El Gigante miraba por su ventana y fruncía el ceño.


—No entiendo por qué tarda tanto la primavera.


Un día, mientras despertaba, escuchó algo extraño: un canto suave, cálido, como un abrazo. Era un pajarito, uno solo, pero el sonido llenaba el aire de esperanza. El Gigante se incorporó de un salto.


—¡La primavera ha vuelto al fin!


Abrió la ventana y vio algo maravilloso: los niños habían encontrado una pequeña abertura en el muro y habían regresado. Estaban trepados en los árboles, que renacían felices: flores nuevas, hojas verdes, pájaros que volvían a cantar.


En cada árbol había un niño, excepto en un rincón del jardín. Allí, el invierno seguía reinando. Un pequeño, muy pequeñito, intentaba alcanzar las ramas, pero no podía. Iba de un lado a otro, con las mejillas mojadas de lágrimas, y el viento frío soplaba a su alrededor.


Al verlo, el Gigante sintió algo nuevo: su corazón se ablandó.


—He sido demasiado egoísta —murmuró—. Los niños necesitan este jardín… y yo también los necesito a ellos.


Abrió la puerta y salió con paso lento, casi tímido. Los niños, al verlo, corrieron asustados. Todos menos el pequeñito, que seguía intentando subir sin darse cuenta del Gigante. El Gigante se acercó y, con mucho cuidado, lo tomó entre sus grandes manos. El niño no se sobresaltó; solo lo miró con ojos serenos.


El Gigante lo subió al árbol, y en ese instante el árbol floreció como nunca. El niño rodeó su cuello con los brazos y le dio un beso suave.
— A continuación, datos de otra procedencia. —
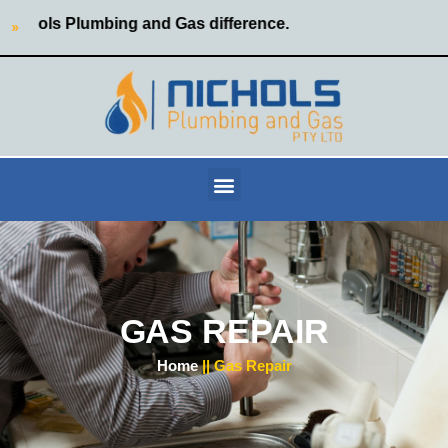
hols Plumbing and Gas difference.
GAS REPAIR
Home
|| Gas Repair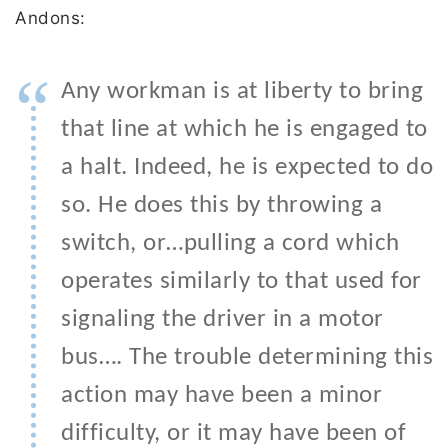
Andons:
“
Any workman is at liberty to bring
that line at which he is engaged to
a halt. Indeed, he is expected to do
so. He does this by throwing a
switch, or…pulling a cord which
operates similarly to that used for
signaling the driver in a motor
bus…. The trouble determining this
action may have been a minor
difficulty, or it may have been of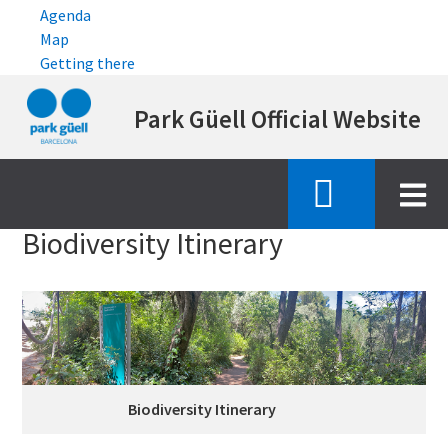
Agenda
Map
Getting there
Skip
Park Güell Official Website
to
main
content
Inici
emblematic features
biodiversity itinerary
Biodiversity Itinerary
Biodiversity Itinerary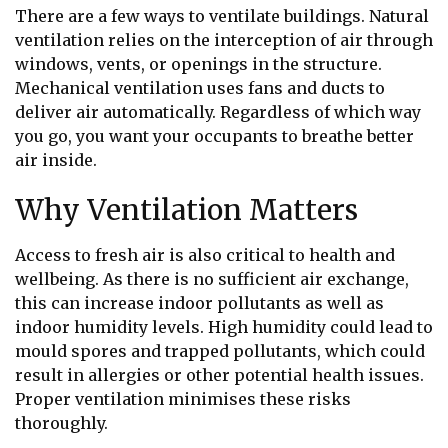
There are a few ways to ventilate buildings. Natural
ventilation relies on the interception of air through
windows, vents, or openings in the structure.
Mechanical ventilation uses fans and ducts to
deliver air automatically. Regardless of which way
you go, you want your occupants to breathe better
air inside.
Why Ventilation Matters
Access to fresh air is also critical to health and
wellbeing. As there is no sufficient air exchange,
this can increase indoor pollutants as well as
indoor humidity levels. High humidity could lead to
mould spores and trapped pollutants, which could
result in allergies or other potential health issues.
Proper ventilation minimises these risks
thoroughly.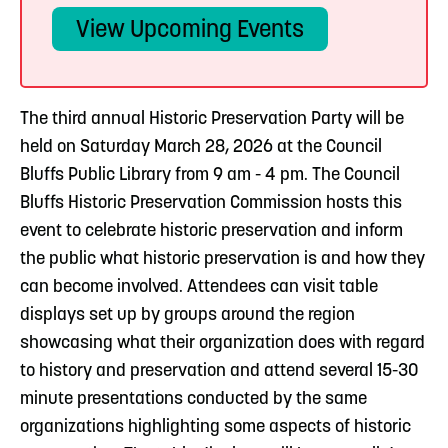
View Upcoming Events
The third annual Historic Preservation Party will be
held on Saturday March 28, 2026 at the Council
Bluffs Public Library from 9 am - 4 pm. The Council
Bluffs Historic Preservation Commission hosts this
event to celebrate historic preservation and inform
the public what historic preservation is and how they
can become involved. Attendees can visit table
displays set up by groups around the region
showcasing what their organization does with regard
to history and preservation and attend several 15-30
minute presentations conducted by the same
organizations highlighting some aspects of historic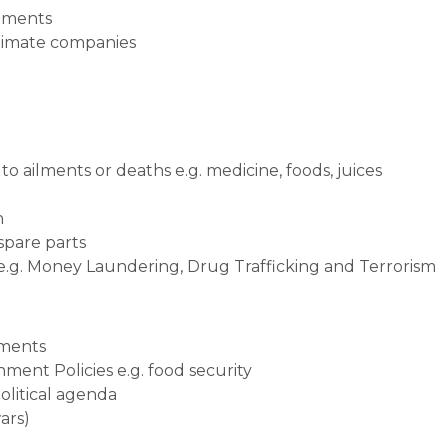
stments
itimate companies
o ailments or deaths e.g. medicine, foods, juices
n
 spare parts
 e.g. Money Laundering, Drug Trafficking and Terrorism
tments
ment Policies e.g. food security
political agenda
ars)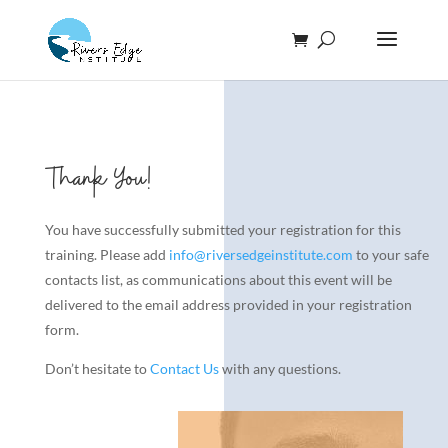
Thank You!
You have successfully submitted your registration for this
training. Please add
info@riversedgeinstitute.com
to your safe
contacts list, as communications about this event will be
delivered to the email address provided in your registration
form.
Don’t hesitate to
Contact Us
with any questions.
Era su forma de agradecerle.


Los demás niños, al ver aquello, regresaron sonriendo. Y con ellos volvió la verdadera primavera.


—Desde hoy, este jardín será de ustedes —dijo el Gigante.


Ese mismo día derribó el muro. Y el jardín se llenó de risas, juegos y aventuras.


Pasaron los años. El Gigante se hizo viejo y ya no podía correr ni trepar. Pero disfrutaba mirando a los niños jugar, y decía:


—Tengo flores hermosas… pero ninguna tan hermosa como los niños.


Un invierno, mientras miraba por la ventana, vio algo inesperado: en el mismo rincón donde aquel niño había llorado años atrás, un árbol lleno de flores blancas, ramas doradas y frutos plateados. Debajo del árbol estaba el pequeño, ahora un poco más grande, sonriéndole.


El Gigante sintió una alegría inmensa y bajó a saludarlo.


—Hola gigante, hace un tiempo atrás tú me dejaste jugar en tu hermoso jardín —dijo el niño—. Ahora quiero invitarte a que vengas a jugar al mío.


El Gigante sonrió y sintiendo una paz muy grande, asintió y cerró los ojos con serenidad bajo el árbol florido, desapareciendo junto al pequeñito, para irse a jugar y divertirse en su jardín.


🌟 Y así termina nuestra historia...

Compartir lo que tenemos, incluso lo más pequeño, puede llenar de luz nuestra vida y la de quienes nos rodean.


💬 Preguntas para conversar en familia:

1. ¿Por qué crees que el jardín volvió a florecer cuando regresaron los niños?


2. ¿Qué cosas puedes compartir tú en tu vida diaria que hagan felices a otros?


3.  ¿Cómo te das cuenta de que una persona ha cambiado para bien, como el Gigante?